I cannot find SentencePieceBPETokenizer
in the official documentation, therefore I ask this question.
I refer to the source code of SentencePieceBPETokenizer
to write my codes to train a custom Tokenizer based on SentencePieceBPETokenizer
.
Question 1: do the following codes make sense?
from tokenizers import SentencePieceBPETokenizer
special_tokens = ["<unk>", "<pad>", "<cls>", "<sep>", "<mask>"]
tokenizer = SentencePieceBPETokenizer()
tokenizer.train_from_iterator(
get_training_corpus(),
vocab_size = 400000,
min_frequency = 10,
show_progress = True,
special_tokens = special_tokens
)
where get_training_corpus()
is a function to get sentences in batch from a list of strings.
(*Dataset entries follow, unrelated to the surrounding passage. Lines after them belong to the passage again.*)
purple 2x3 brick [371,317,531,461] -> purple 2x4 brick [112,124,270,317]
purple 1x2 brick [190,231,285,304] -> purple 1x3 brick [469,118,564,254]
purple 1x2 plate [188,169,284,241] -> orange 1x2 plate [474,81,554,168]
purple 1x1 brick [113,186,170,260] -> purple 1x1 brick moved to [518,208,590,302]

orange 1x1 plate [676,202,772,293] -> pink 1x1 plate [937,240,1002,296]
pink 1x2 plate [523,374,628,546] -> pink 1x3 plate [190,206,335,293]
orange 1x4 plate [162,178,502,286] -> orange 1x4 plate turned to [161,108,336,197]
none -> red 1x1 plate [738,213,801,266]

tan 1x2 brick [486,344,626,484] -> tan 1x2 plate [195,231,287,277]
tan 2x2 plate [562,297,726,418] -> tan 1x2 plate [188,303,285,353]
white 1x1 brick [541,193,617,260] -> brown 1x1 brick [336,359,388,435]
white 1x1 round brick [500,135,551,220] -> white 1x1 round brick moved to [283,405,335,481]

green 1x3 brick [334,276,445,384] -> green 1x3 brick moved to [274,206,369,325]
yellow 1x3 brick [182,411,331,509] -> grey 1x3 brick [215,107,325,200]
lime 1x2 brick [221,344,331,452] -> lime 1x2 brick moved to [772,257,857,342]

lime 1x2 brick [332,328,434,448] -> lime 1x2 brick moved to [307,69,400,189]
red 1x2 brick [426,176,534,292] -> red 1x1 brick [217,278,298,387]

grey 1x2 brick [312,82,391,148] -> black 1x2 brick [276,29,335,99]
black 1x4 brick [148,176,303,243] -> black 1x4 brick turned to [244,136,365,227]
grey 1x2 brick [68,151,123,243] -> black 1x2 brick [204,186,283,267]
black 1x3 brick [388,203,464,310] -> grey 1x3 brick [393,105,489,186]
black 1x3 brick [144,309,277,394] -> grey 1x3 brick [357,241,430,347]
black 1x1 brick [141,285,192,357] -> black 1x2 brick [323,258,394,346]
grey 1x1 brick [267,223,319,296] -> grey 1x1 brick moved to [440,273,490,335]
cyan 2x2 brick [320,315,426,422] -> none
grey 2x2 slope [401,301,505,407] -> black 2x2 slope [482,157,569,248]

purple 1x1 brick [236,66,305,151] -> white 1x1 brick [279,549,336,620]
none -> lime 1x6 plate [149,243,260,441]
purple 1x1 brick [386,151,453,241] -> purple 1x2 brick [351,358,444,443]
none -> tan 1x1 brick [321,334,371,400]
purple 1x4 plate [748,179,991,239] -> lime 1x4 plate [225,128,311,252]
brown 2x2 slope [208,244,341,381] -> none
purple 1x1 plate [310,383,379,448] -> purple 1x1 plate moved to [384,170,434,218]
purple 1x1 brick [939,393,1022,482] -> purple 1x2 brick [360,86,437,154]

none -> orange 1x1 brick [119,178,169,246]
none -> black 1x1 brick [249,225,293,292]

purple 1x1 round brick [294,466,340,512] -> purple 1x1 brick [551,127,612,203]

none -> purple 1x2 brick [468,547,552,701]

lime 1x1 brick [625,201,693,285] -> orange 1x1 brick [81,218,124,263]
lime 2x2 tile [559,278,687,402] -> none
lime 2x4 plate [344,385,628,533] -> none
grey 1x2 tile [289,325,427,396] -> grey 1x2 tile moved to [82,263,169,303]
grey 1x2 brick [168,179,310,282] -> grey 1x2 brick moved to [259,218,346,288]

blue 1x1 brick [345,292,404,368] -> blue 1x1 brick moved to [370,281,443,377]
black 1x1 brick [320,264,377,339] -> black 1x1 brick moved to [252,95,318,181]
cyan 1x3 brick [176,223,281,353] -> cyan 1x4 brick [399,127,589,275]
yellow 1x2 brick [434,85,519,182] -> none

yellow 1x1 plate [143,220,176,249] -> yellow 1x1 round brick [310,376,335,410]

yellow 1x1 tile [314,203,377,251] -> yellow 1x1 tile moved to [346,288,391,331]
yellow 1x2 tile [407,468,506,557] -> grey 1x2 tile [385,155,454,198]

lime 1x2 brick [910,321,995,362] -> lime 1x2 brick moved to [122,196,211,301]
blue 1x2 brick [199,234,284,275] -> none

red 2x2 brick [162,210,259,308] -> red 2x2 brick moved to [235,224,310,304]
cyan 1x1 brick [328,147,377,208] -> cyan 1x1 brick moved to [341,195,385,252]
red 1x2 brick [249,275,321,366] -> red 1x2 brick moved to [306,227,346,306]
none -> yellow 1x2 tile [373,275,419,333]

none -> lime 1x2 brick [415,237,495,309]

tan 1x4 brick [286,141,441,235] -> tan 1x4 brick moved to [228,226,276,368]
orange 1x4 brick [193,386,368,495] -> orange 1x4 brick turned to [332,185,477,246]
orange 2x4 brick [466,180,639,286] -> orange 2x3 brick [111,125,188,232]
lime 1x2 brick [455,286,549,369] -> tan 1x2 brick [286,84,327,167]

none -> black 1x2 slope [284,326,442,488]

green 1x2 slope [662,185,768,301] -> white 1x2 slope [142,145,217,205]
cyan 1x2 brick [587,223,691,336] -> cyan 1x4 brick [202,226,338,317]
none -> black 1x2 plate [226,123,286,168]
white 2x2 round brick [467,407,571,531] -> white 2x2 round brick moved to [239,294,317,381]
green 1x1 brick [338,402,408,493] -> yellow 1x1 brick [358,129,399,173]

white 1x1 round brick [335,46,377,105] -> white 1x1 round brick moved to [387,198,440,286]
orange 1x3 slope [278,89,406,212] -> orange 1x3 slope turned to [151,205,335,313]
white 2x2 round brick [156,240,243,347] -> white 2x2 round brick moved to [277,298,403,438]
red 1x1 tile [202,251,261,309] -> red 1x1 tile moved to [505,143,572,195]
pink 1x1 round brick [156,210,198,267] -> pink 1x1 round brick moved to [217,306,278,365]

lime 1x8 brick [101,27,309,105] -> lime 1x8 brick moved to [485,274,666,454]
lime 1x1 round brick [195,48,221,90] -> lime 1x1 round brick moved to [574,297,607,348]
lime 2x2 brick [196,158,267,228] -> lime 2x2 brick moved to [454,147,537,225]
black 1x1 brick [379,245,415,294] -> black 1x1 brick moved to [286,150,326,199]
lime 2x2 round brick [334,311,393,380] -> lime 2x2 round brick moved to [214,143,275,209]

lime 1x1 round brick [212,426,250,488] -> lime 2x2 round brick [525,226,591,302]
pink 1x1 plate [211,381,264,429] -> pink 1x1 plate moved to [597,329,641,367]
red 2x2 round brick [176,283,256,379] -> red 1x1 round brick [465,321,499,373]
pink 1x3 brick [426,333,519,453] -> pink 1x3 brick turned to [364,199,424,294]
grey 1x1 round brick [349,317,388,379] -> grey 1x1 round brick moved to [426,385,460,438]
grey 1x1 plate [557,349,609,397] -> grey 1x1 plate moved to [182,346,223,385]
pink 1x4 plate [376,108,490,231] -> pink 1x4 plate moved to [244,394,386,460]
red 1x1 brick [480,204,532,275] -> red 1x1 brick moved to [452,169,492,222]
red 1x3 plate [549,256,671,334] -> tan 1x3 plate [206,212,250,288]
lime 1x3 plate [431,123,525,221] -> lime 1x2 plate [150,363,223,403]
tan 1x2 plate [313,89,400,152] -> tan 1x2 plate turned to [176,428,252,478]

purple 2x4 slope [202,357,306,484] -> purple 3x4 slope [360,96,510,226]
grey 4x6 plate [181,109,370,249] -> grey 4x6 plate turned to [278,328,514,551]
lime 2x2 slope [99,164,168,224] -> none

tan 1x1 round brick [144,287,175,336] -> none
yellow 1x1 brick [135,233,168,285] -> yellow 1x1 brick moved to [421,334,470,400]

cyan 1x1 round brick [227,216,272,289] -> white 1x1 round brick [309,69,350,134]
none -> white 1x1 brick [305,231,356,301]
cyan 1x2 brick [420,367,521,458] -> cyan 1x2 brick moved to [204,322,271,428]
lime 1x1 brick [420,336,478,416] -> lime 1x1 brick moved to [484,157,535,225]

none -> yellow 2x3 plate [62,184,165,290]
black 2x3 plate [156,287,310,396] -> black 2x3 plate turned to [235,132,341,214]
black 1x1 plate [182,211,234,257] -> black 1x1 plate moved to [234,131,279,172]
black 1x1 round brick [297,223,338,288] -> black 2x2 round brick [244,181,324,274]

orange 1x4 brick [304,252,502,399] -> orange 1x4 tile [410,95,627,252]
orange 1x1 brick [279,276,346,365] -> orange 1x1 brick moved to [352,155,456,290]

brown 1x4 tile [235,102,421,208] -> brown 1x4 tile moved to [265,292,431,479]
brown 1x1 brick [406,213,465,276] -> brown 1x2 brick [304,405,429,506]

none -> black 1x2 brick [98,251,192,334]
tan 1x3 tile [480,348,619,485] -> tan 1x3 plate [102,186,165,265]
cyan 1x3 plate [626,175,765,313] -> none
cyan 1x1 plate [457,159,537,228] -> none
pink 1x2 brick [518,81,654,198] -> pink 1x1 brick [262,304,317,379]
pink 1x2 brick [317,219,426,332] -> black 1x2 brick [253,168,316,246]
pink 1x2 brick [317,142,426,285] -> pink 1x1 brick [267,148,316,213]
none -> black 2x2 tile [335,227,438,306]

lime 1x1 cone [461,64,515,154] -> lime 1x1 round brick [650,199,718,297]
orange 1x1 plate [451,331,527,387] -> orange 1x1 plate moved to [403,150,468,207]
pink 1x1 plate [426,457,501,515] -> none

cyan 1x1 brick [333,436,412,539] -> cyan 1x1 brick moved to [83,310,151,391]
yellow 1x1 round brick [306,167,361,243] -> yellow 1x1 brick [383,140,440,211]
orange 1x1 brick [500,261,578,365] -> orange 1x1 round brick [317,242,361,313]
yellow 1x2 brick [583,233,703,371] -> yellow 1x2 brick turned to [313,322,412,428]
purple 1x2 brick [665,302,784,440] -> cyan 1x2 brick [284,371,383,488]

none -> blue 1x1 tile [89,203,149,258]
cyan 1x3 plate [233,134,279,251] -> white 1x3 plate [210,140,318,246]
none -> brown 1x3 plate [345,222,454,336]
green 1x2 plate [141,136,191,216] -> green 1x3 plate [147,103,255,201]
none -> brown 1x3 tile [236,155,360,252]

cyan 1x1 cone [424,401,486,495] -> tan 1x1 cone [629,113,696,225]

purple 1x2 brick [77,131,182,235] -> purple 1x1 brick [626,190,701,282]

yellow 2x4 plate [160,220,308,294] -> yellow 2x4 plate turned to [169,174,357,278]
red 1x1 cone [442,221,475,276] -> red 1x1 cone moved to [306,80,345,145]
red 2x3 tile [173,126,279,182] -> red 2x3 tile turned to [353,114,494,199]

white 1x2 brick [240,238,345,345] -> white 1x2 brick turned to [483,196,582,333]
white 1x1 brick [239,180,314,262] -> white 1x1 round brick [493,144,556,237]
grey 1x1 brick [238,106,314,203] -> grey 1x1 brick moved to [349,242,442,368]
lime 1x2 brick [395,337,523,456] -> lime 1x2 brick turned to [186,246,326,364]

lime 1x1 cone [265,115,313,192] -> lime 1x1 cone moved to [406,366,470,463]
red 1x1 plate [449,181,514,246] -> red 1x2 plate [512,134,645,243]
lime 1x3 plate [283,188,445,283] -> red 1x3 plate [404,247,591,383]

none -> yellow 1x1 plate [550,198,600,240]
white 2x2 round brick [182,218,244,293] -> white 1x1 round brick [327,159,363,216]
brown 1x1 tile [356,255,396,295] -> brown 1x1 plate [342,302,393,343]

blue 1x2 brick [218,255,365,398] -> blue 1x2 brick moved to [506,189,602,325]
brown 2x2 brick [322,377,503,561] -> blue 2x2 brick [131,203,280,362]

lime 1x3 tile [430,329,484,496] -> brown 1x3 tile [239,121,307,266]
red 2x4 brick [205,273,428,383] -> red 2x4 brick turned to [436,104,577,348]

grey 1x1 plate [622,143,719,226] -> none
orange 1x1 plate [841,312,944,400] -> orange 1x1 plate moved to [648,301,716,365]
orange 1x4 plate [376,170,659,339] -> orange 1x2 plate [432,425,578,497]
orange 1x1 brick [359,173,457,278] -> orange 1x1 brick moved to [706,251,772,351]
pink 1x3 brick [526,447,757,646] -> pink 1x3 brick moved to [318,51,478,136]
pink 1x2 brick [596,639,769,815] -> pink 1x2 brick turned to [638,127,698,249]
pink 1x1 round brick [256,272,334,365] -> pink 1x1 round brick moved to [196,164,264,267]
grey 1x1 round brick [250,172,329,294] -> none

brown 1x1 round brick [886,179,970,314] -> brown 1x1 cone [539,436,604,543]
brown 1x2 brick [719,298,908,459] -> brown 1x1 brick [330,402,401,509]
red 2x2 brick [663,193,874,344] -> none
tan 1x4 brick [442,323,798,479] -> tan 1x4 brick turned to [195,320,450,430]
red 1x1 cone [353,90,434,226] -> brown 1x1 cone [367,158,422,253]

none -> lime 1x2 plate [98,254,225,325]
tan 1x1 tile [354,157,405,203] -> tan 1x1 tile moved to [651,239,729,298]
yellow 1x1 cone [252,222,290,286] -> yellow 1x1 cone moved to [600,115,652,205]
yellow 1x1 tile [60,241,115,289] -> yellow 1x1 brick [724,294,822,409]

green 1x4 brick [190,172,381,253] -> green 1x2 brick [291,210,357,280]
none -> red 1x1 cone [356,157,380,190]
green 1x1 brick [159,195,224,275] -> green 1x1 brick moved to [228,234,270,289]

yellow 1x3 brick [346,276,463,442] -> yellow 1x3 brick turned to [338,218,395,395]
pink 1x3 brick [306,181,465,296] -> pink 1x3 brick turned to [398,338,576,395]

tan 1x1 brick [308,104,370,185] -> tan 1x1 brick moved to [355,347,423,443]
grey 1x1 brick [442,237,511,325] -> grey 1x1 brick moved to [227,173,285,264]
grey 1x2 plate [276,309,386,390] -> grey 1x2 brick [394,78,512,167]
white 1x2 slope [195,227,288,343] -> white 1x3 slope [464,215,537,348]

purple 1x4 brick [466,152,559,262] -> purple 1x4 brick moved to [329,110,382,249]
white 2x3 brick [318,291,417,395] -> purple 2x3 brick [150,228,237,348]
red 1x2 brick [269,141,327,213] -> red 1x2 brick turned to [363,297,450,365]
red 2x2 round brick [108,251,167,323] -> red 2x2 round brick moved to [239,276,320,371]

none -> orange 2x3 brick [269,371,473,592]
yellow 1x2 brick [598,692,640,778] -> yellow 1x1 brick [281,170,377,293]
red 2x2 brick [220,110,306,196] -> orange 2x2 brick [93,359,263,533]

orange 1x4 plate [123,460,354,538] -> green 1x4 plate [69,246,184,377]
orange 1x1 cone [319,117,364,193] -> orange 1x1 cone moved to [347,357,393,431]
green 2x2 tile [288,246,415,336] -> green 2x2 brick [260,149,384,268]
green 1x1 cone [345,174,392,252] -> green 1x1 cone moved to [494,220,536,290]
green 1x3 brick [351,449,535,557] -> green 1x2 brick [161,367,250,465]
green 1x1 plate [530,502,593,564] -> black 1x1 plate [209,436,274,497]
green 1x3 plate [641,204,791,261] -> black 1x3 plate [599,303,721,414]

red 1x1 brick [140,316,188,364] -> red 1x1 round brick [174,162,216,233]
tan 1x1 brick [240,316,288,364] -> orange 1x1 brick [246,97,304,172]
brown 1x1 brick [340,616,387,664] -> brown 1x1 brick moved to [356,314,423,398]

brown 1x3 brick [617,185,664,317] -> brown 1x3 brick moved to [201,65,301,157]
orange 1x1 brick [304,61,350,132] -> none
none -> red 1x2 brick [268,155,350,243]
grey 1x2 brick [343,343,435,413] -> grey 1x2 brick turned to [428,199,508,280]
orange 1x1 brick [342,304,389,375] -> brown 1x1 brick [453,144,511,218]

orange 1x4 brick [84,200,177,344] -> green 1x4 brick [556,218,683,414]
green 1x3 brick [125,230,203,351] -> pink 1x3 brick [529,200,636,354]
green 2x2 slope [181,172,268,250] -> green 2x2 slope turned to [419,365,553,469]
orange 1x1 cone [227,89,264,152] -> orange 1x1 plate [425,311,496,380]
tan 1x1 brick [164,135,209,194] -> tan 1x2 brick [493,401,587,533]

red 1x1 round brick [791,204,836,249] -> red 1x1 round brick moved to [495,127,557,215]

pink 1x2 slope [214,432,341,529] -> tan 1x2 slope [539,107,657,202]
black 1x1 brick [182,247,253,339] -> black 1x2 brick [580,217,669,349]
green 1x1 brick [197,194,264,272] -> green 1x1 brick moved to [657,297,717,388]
I notice that there are Trainer
classes, but there is no SentencePiece
. Also, from the Tokenizer
documentation, it specifies the attributes of train_from_iterator()
are iterator
and trainer
object, but my attributes follow the Trainer
class instead.
Question 2: No error occurred, can I assume the attributes are correct?
Question 3: What is the use of initial_alphabet
and limit_alphabet
? The documentation does not tell clearly. Any example?
p.s. I know show_progress = True
does not work in Jupyter notebook.
p.s. using tokenizers 0.13.3